Tasks to carry out
1. In the passage on glass-forming substances, what is the universal plasticizer for all hydrophilic materials?
2. Extend the passage on glass-forming substances, starting after its final sentence.

A glass is defined as an undercooled liquid with a very high viscosity, that is to say at least 10.sup.12 Pa.s.
Normally a glass presents the appearance of a homogeneous, transparent, brittle solid which can be ground or milled to a powder. In a glass, diffusive processes take place at extremely low rates, such as microns per year. Diffusion-limited chemical or biochemical changes including more than one reacting moiety are severely inhibited.
Above a temperature known as the glass transition temperature T.sub.g, the viscosity drops rapidly and the glass turns into a rubber (which is also an undercooled liquid), then into a deformable plastic which at even higher temperatures turns into a mobile fluid. This invention is concerned with glass forming substances which are hydrophilic and water-soluble or water-swellable so that the water will act as a plasticiser. Many hydrophilic materials, both of a monomeric and a polymeric nature either exist as, or can be converted into, amorphous states which exhibit the glass/rubber transitions characteristic of amorphous macromolecules. They have well defined glass transition temperatures T.sub.g which depend on the molecular weight and a molecular complexity of the glass forming substance. T.sub.g is depressed by the addition of diluents. Water is the universal plasticiser for all such hydrophilic materials. Therefore, the glass/rubber transition temperature is adjustable by the addition of water or an aqueous solution.

Material shown

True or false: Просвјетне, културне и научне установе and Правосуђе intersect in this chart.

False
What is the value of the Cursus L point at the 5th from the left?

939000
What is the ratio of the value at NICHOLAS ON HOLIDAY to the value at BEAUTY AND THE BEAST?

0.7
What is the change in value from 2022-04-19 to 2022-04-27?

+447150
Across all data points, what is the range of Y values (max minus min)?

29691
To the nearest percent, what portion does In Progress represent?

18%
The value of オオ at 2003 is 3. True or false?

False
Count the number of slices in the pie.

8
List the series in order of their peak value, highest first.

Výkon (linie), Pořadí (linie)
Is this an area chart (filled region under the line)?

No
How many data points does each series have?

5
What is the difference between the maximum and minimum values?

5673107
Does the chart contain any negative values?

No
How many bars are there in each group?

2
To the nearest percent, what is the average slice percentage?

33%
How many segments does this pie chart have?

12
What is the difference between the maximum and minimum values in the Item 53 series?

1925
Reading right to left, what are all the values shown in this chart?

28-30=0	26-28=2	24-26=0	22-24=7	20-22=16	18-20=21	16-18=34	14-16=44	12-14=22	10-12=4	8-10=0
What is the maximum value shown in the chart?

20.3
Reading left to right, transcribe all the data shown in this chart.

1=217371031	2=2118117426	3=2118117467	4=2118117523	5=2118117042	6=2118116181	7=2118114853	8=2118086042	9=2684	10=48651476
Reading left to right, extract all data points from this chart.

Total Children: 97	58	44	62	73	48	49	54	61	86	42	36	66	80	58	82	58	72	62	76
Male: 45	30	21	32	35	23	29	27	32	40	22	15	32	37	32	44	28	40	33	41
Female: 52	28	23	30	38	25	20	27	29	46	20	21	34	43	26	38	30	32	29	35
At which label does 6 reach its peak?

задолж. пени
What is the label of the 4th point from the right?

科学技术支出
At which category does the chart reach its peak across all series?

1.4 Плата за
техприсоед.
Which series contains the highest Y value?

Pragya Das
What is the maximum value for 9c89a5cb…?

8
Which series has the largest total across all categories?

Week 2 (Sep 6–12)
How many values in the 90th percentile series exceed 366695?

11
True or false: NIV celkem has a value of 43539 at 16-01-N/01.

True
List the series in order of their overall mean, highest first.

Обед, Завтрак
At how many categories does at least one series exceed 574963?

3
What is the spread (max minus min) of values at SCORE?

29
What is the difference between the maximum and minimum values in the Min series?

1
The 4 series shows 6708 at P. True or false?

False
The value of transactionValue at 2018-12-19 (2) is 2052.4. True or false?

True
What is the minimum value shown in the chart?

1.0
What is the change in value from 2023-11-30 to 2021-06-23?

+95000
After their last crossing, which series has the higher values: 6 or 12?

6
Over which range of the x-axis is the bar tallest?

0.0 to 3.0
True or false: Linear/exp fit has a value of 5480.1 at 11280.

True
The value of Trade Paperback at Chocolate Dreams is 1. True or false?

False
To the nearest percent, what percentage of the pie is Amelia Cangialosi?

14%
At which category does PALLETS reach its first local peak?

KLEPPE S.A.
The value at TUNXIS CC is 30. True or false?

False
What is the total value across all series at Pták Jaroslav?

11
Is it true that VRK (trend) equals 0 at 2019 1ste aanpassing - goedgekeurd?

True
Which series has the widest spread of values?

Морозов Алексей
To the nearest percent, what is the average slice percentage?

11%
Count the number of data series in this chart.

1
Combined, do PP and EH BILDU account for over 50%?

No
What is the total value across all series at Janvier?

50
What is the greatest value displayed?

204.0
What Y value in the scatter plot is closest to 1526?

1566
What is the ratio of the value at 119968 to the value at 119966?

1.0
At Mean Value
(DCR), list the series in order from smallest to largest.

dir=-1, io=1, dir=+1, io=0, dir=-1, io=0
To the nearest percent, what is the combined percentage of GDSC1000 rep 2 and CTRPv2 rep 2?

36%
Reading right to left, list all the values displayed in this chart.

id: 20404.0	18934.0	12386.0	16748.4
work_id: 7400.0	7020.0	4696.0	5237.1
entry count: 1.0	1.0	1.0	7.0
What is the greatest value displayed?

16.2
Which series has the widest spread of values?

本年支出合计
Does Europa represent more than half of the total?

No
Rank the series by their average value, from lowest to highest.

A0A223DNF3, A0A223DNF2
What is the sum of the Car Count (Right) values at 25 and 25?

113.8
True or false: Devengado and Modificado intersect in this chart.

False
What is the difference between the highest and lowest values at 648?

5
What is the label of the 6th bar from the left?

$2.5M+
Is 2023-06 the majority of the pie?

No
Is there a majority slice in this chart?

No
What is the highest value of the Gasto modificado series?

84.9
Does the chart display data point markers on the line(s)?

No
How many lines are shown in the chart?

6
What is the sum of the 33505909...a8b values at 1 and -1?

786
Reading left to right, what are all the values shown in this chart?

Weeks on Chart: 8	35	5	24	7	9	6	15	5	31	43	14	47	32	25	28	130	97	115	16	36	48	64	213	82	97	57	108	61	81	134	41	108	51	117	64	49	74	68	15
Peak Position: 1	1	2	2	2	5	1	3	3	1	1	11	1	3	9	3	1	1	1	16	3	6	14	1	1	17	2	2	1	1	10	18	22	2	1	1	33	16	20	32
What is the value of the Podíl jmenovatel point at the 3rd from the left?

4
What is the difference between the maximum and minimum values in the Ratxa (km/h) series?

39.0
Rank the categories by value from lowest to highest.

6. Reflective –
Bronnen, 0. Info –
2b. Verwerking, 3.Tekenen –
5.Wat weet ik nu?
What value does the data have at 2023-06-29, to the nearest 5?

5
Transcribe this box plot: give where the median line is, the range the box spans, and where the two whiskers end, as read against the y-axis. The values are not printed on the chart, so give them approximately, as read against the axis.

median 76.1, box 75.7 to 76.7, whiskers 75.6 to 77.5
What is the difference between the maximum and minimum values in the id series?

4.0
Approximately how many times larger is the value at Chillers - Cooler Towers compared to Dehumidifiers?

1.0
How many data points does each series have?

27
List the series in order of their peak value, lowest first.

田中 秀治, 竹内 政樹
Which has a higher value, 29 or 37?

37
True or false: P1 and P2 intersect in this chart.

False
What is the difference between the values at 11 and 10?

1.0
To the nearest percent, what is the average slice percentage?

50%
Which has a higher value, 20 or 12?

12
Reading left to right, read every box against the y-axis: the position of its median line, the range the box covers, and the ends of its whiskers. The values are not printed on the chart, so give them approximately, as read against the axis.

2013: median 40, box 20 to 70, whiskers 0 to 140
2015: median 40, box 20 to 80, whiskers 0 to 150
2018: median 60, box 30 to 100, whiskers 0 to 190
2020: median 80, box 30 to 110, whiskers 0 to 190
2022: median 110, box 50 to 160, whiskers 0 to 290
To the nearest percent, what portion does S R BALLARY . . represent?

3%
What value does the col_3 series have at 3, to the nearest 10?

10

Responses for each task
1. Water.

2.
It is well known to incorporate some form of sugar into a pharmaceutical composition as an excipient. It is also well known to incorporate sugars into compositions containing unstable biological materials which are converted from dilute aqueous solution into dry products by removal of upwards of 99% of water by freeze-drying or evaporative drying from a liquid state.
European Patent 383569 (Inventores: Franks and Hatley) teaches that a variety of carbohydrates are able to stabilise bioproducts against deterioration during drying and thereafter, provided that the preparations are dried to a low residual moisture content, typically 2% by weight, so as to render them into amorphous glasses, with glass transition temperatures lying well above the maximum temperature to which the dried product will be exposed during distribution and storage. It is demonstrated that the glass state ensures long-term stability of so-called labile products, such as isolated enzymes.
When a crystallizable water-soluble material such as a carbohydrate forms an amorphous glass (below the glass transition temperature) or rubber (somewhat above the glass transition temperature) which in either case includes some moisture, the composition is both an undercooled liquid and a supersaturated solution. That is to say it is cooled below the temperature at which crystallization could begin and contains a higher concentration of crystallizable material than a saturated solution. In terms of thermodynamics, such as amorphous composition is a non-equilibrium state with respect to the equilibrium solid, i.e. the crystalline solid state.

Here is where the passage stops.